WORK TO BE COMPLETED -
Transcribe the records below exactly, leaving out any pictures.

AVAILABLE RECORDS -
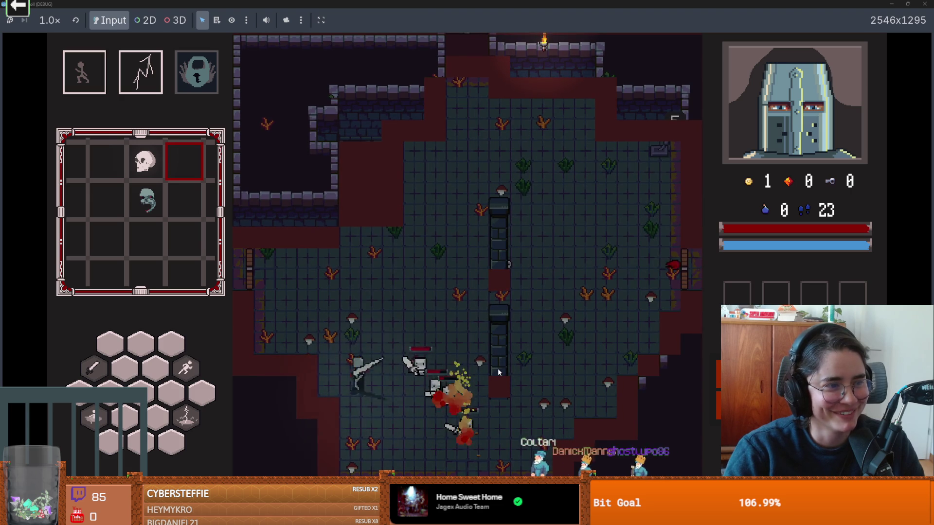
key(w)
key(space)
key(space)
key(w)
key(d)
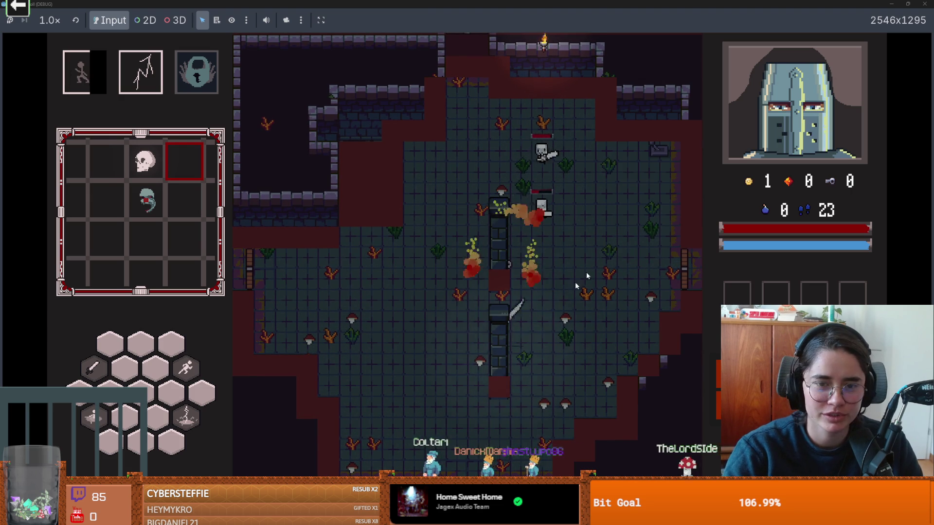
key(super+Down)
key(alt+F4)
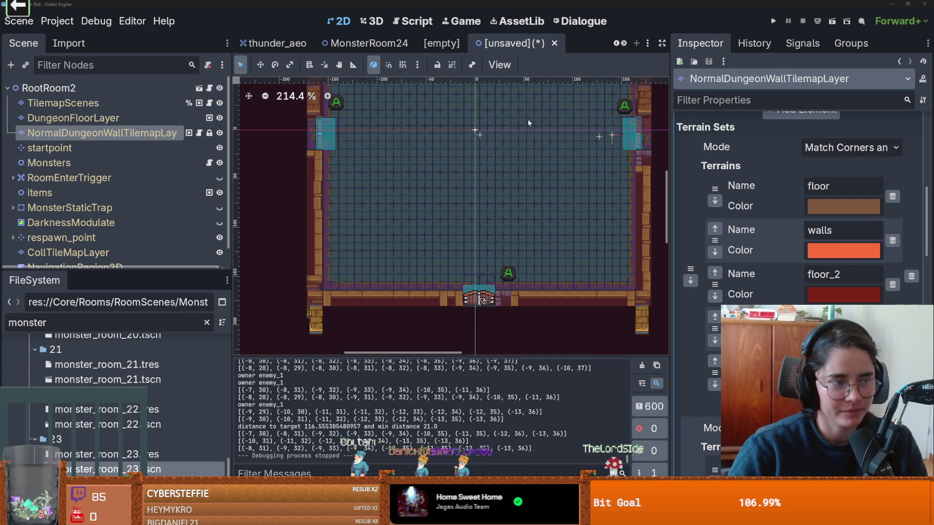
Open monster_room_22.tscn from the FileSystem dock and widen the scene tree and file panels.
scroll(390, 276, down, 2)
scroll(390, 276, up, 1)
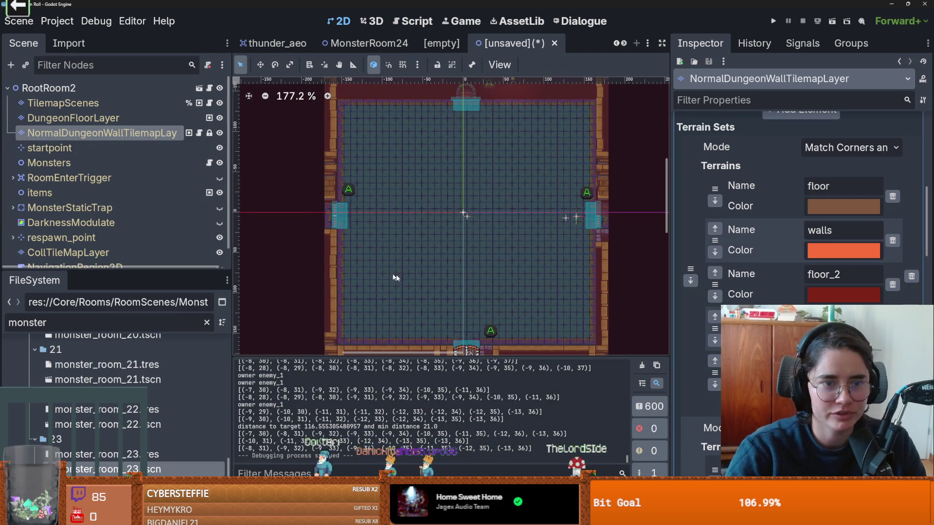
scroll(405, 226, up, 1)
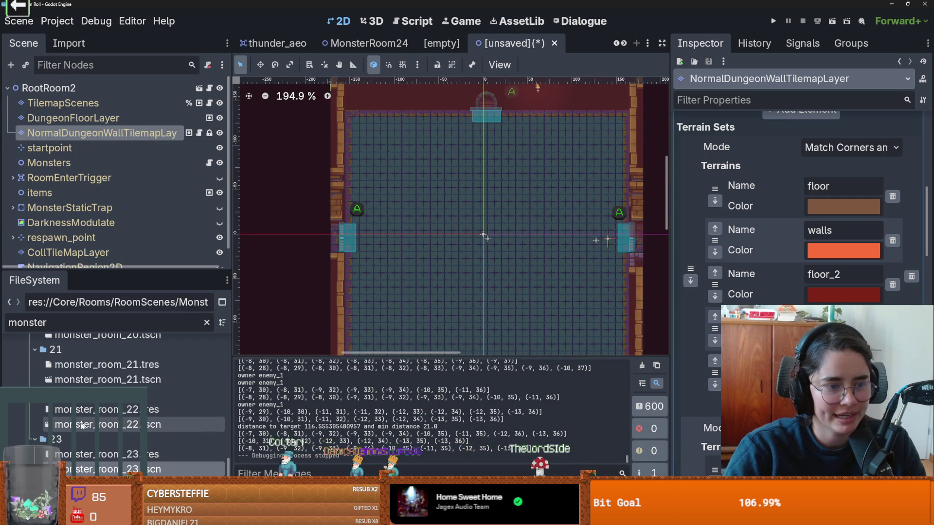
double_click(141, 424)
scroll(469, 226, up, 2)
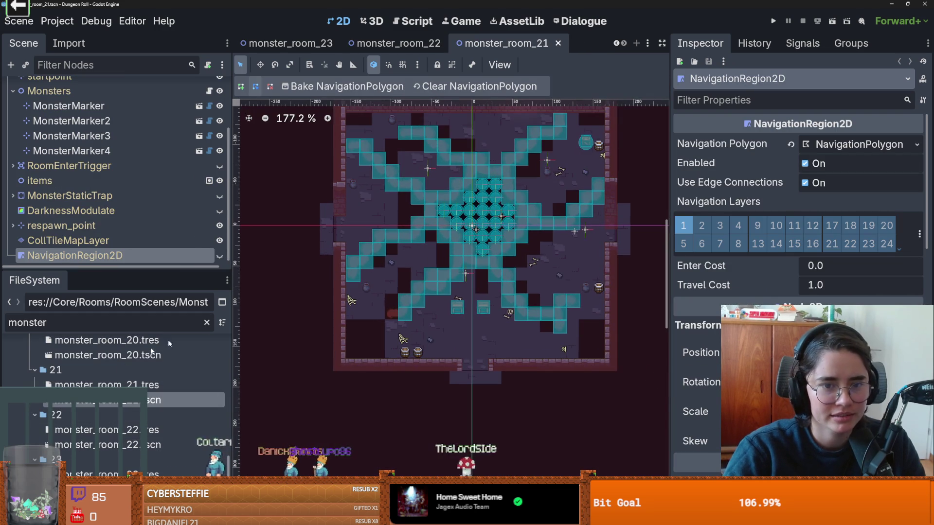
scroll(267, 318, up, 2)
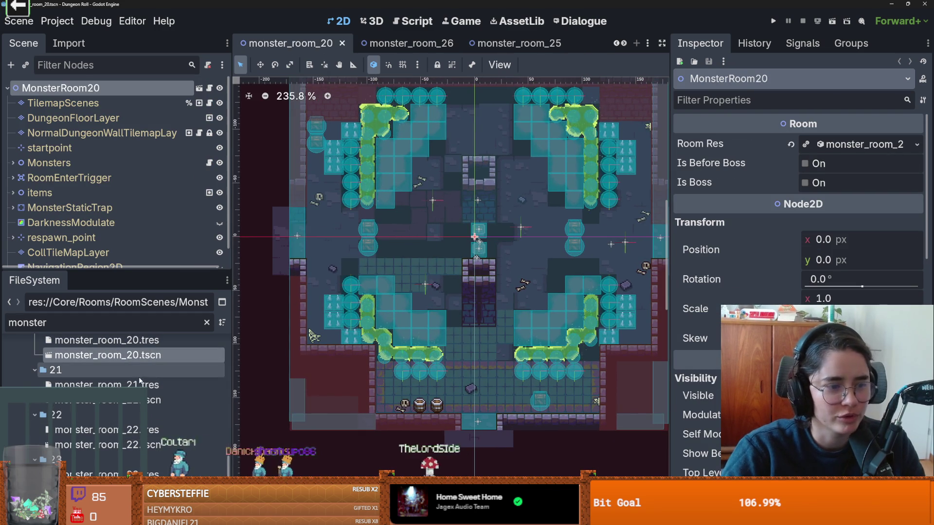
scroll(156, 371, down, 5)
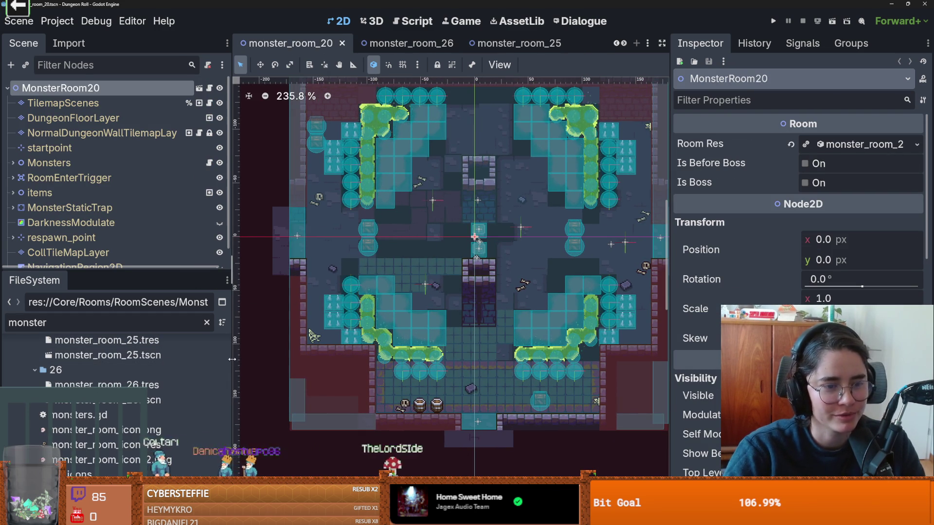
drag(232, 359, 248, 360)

OUTPUT OF THE TASK -
key(w)
key(space)
key(space)
key(w)
key(d)
key(super+Down)
key(alt+F4)
Open monster_room_22.tscn from the FileSystem dock and widen the scene tree and file panels.
scroll(390, 276, down, 2)
scroll(390, 276, up, 1)
scroll(405, 226, up, 1)
double_click(141, 424)
scroll(469, 226, up, 2)
scroll(267, 318, up, 2)
scroll(156, 371, down, 5)
drag(232, 359, 248, 360)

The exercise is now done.